The nuts and bolts of that method are largely the province of bassist/co-producer Peter Freeman. “If someone did a great keyboard part on the Montreal version of a piece, for example, and I liked my bass from the Paris version, we would composite the parts,” Freeman says. “In some cases it sounds like Jon and [violinist] Kheir Eddine M’Kachiche were playing off of each other, when, in fact, it didn’t actually go down that way. Through careful choices and sensitive mixing, you can create that impression. As long as it works musically and has the right emotional arc to it, we don’t care where things come from.” In what might be a mantra for our modern age, he adds, “Everything is an element and everything can be manipulated.”

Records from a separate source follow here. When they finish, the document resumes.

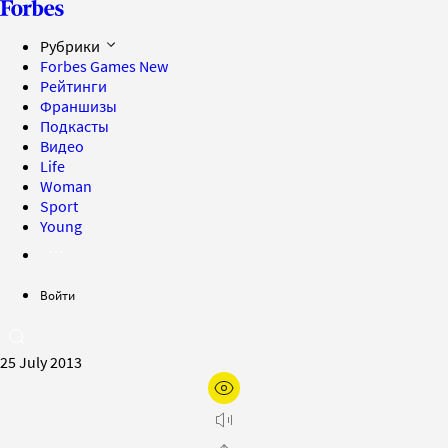
Рубрики
Forbes Games
New
Рейтинги
Франшизы
Подкасты
Видео
Life
Woman
Sport
Young
Войти
25 July 2013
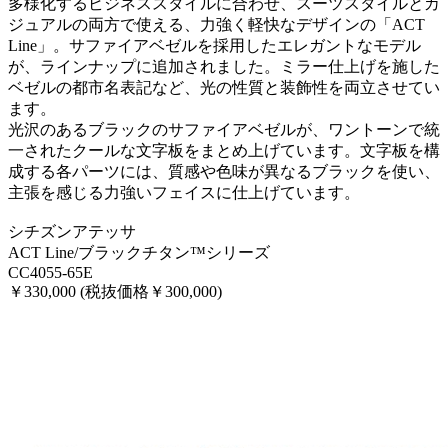
多様化するビジネススタイルに合わせ、スーツスタイルとカ
ジュアルの両方で使える、力強く軽快なデザインの「ACT
Line」。サファイアベゼルを採用したエレガントなモデル
が、ラインナップに追加されました。ミラー仕上げを施した
ベゼルの都市名表記など、光の性質と装飾性を両立させてい
ます。
光沢のあるブラックのサファイアベゼルが、ワントーンで統
一されたクールな文字板をまとめ上げています。文字板を構
成する各パーツには、質感や色味が異なるブラックを使い、
主張を感じる力強いフェイスに仕上げています。
シチズンアテッサ
ACT Line/ブラックチタン™シリーズ
CC4055-65E
￥330,000 (税抜価格￥300,000)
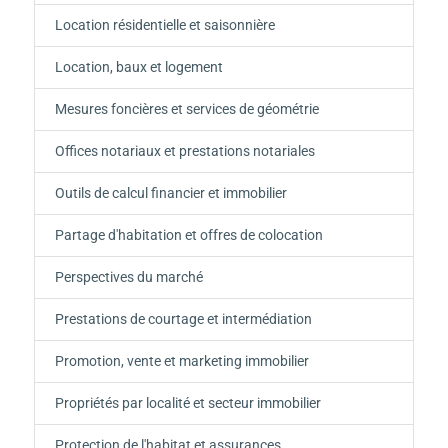
Location résidentielle et saisonnière
Location, baux et logement
Mesures foncières et services de géométrie
Offices notariaux et prestations notariales
Outils de calcul financier et immobilier
Partage d'habitation et offres de colocation
Perspectives du marché
Prestations de courtage et intermédiation
Promotion, vente et marketing immobilier
Propriétés par localité et secteur immobilier
Protection de l'habitat et assurances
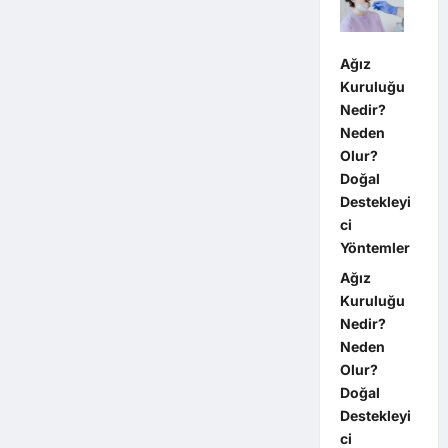
Ağız
Kuruluğu
Nedir?
Neden
Olur?
Doğal
Destekleyi
ci
Yöntemler
Ağız
Kuruluğu
Nedir?
Neden
Olur?
Doğal
Destekleyi
ci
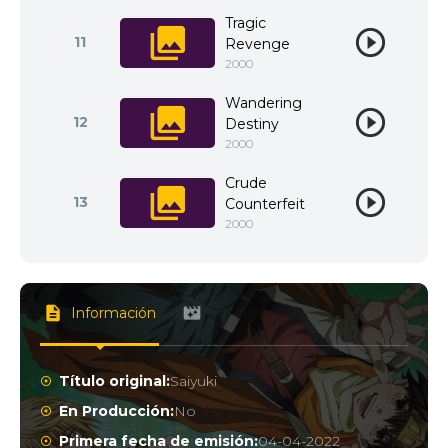
Tragic
11
Revenge
2000
Wandering
12
Destiny
2000
Crude
13
Counterfeit
2000
Información
Título original:
Saiyuki
En Producción:
No
Primera fecha de emisión:
04-04-2022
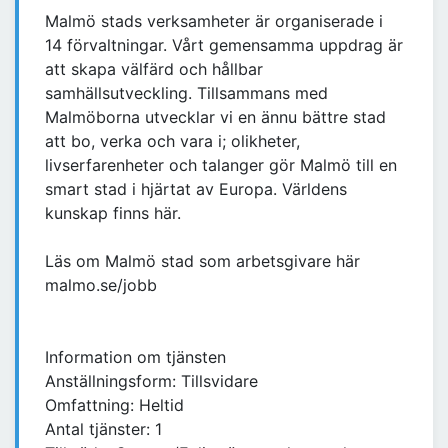
Malmö stads verksamheter är organiserade i
14 förvaltningar. Vårt gemensamma uppdrag är
att skapa välfärd och hållbar
samhällsutveckling. Tillsammans med
Malmöborna utvecklar vi en ännu bättre stad
att bo, verka och vara i; olikheter,
livserfarenheter och talanger gör Malmö till en
smart stad i hjärtat av Europa. Världens
kunskap finns här.
Läs om Malmö stad som arbetsgivare här
malmo.se/jobb
Information om tjänsten
Anställningsform: Tillsvidare
Omfattning: Heltid
Antal tjänster: 1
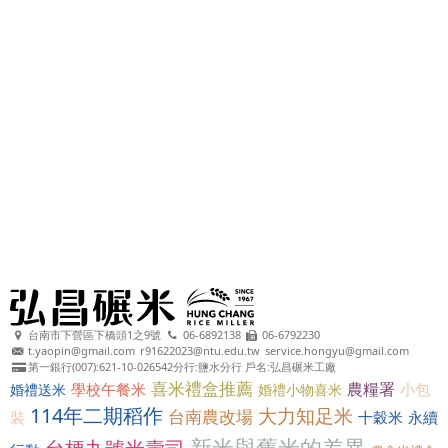
台南市下營區下橋頭1之9號
06-6892138
06-6792230
t.yaopin@gmail.com
r91622023@ntu.edu.tw
service.hongyu@gmail.com
第一銀行(007):621-10-026542分行:鹽水分行 戶名:弘昌碾米工廠
喜米禮盒推薦
農糧署
學校午餐米
小包
婚禮送米
婚禮小物喜米
114年二期稻作
大力知足米
台南農改場
裝
十穀米
永續
新米與舊米的差異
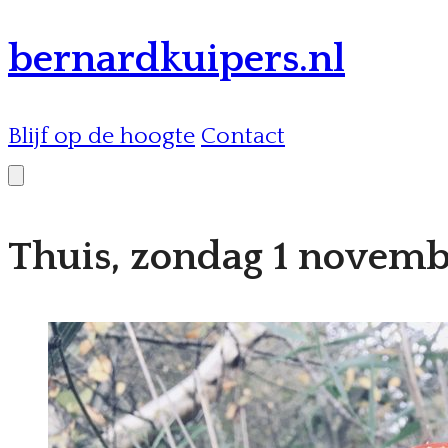
bernardkuipers.nl
Blijf op de hoogte
Contact
Thuis, zondag 1 novem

The record’s live and studio material includes J. A. Deane or Jan Bang sampling bits of performances by Hassell, Freeman, and M’Kachiche, and radically processing those audio samples as an integral part of the music. Live shows were recorded to an Alesis hard-disk recorder or Pro Tools. “It all ends up as WAV files, so the recorder we use doesn’t matter,” Freeman explains. “The dry bass and trumpet get their own tracks, in case I want to process things differently or fix stuff. The effects have their own channel as well, so I have the option of using the effects from a concert, adding to them, or not using them at all.”

The studio sessions began in France, at Studios La Buissonne, with Freeman playing bass to some sampled drum parts sketched out by Jamie Muhoberac on a keyboard. Everyone recorded directly into Pro Tools|HD with Mytek converters. “I had them rent the SSL XLogic channel for my bass, and for guitarist Rick Cox. I love its solid-state compression,” he states.

“The studio in France was made for acoustic recording,” Hassell says. “It was a great room, but everybody was set up in the control room, going direct—I was the only one in the big room.” Despite the quality of the room, he was unhappy with his performances and they were only used on a few tunes; the remaining trumpet tracks were taken from live shows, save for one that Freeman recorded at Cox’s house in Venice, California.

“We decided that we would record the part on Jon’s Pro Tools LE system, on his laptop,” Freeman recalls. “I rented a Lucid A/D converter and a Neumann U 87 microphone. We used Jon’s Amek preamp, going from the preamp into the converter, then S/PDIF into his Mbox 2. We did two takes and that was it. We monitored with the effects but actually added them later so we could have more control.”

Additional recording and mixing was done at Freeman’s Los Angeles studio on a Pro Tools|HD 3 rig, with five 192 interfaces. The multiple interfaces allow outboard signal processors and preamps to have their own sends in Pro Tools without having to use a patch bay. This gives him instant access to his huge arsenal of gear, and automated recall of all hardware inserts. “I just have no patience for patch bays,” he says.

Jon Hassell 1

Despite all the sampling and processing involved, Hassell’s tunes bear little resemblance to the synchronized dance grooves of much electronic music. “On the live track of ‘Abu Gil,’ I would normally have tightened up certain things, but we decided to leave it alone,” Freeman admits. “There was some magic that transcended certain rhythmic details that normally I would have ‘fixed.’” “Courtrais,” too, was left loose. “That was a little improv in a Belgian town,” Hassell says. “People were coming in and I felt like starting. Peter played a bass line, which he later wanted to ‘correct,’ but I said, ‘Don’t do that, it has the feel.’”

Last Night The Moon Came Dropping Its Clothes In The Street is all about feel. Hassell’s breathy, evocative trumpet, and gorgeous textures—some derived from a Wim Wenders soundtrack he did almost a decade ago—make up compositions that don’t typically begin or end, forcing you to relax and feel the beauty that can reside in dislocation.

It is not that Hassell is immune to the confusion caused by sounds being sampled, resampled, and processed. “One of the standard jokes in the sessions was, ‘Who is doing that?’ The source material has been built up over the decades; I continue to use things as if I were a little culture unto myself,” he says. “Things can drift from one piece to another, from one record to another, from one epoch to another. When you put something in a new context, it becomes renewed in some way.”